Le journal avait également eu des menaces de poursuite judiciaire par la Ville de Québec dès son huitième numéro (mai l975) et au criminel en plus. Il faut dire que la publication d’un numéro spécial sur la rénovation urbaine, dans St-Roch et St-Sauveur en particulier, et ce qu’on appelle aujourd’hui la gentrification ou le remplacement de classes sociales dans les quartiers centraux, mettait particulièrement en cause le maire de l’époque, Gilles Lamontagne. Nous avions imité sur papier du cabinet de la Mairie une lettre envoyée au Comité exécutif de la Ville, faisant part des vraies intentions de la Ville par ses actions dans ces quartiers : « Remplacer graduellement mais à court terme, cette population par une plus riche, capable de profiter d’un environnement plus esthétique et plus coûteux, et par ricochet, d’en faire bénéficier le trésor municipal ». Il semble que le maire n’avait pas apprécié notre méthode caricaturale pour dire les vraies choses, puisque nous avons reçu une mise en demeure du cabinet d’avocats de la Ville nous accusant de « libelle diffamatoire » et nous sommant de nous rétracter. De la pure intimidation ! Nous n’en avons évidemment pas tenu compte et il n’y a pas eu de suite. Le journal a d’ailleurs reçu d’autres mises en demeure notoires au cours de son histoire, dont celles de Radio X et d’un promoteur immobilier.

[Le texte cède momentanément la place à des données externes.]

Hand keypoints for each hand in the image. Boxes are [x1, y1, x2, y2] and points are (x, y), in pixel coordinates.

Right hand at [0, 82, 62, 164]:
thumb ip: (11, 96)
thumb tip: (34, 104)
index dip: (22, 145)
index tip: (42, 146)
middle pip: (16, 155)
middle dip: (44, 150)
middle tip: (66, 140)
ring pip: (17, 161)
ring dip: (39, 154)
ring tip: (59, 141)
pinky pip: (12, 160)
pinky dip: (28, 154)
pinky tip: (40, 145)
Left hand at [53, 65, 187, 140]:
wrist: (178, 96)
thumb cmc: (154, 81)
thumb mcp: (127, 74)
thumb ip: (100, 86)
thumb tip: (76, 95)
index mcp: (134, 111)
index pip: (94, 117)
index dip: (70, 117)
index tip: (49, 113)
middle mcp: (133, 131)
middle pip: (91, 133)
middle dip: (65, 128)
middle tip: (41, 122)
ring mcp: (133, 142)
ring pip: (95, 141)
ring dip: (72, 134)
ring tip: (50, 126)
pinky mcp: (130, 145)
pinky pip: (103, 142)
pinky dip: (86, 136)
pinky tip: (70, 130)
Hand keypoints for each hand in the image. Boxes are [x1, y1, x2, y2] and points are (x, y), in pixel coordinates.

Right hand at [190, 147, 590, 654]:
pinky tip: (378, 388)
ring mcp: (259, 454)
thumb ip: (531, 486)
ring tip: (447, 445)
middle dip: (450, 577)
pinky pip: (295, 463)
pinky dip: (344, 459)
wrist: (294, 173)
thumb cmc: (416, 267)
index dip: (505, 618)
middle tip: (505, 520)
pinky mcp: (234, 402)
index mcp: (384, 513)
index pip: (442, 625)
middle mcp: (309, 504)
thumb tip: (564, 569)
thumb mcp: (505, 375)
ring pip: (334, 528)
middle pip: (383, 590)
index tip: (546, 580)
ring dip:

Il y a aussi eu plus tard une tactique semblable d’intimidation par la députée Agnès Maltais qui menaçait de couper la subvention du ministère des Communications à Droit de Parole, parce qu’elle n’avait pas apprécié la critique que le journal avait faite d’elle et son parti dans un article… Elle avait finalement dû se contenter de couper la publicité qu’elle se faisait dans nos parutions. Une forme d’autocensure bienvenue : on n’échange pas la liberté de parole contre quelques dollars !

« L’avenir est dans le futur » …

Comme certains d’entre nous le disaient quand nous étions jeunes. Somme toute, nous pouvons constater que Droit de Parole est resté fidèle à lui-même au cours des cinquante dernières années : un journal de quartier au service des groupes et des classes populaires du centre-ville de Québec. Bien sûr il a connu des hauts et des bas, un financement toujours difficile, des déviations et des confrontations, mais il s’est toujours tenu debout et a su résister ! Félicitations à tous ceux qui ont assuré sa survie et bienvenue à ceux et celles qui voudraient s’y joindre. Que pouvons-nous lui souhaiter de plus en ce cinquantième anniversaire que : longue vie pour un autre cinquantième ! Car la critique du développement urbain aveugle et la lutte aux inégalités sociales demeurent indispensables dans notre société. Vive la liberté d’expression ! Vive le « Droit de parole» libre!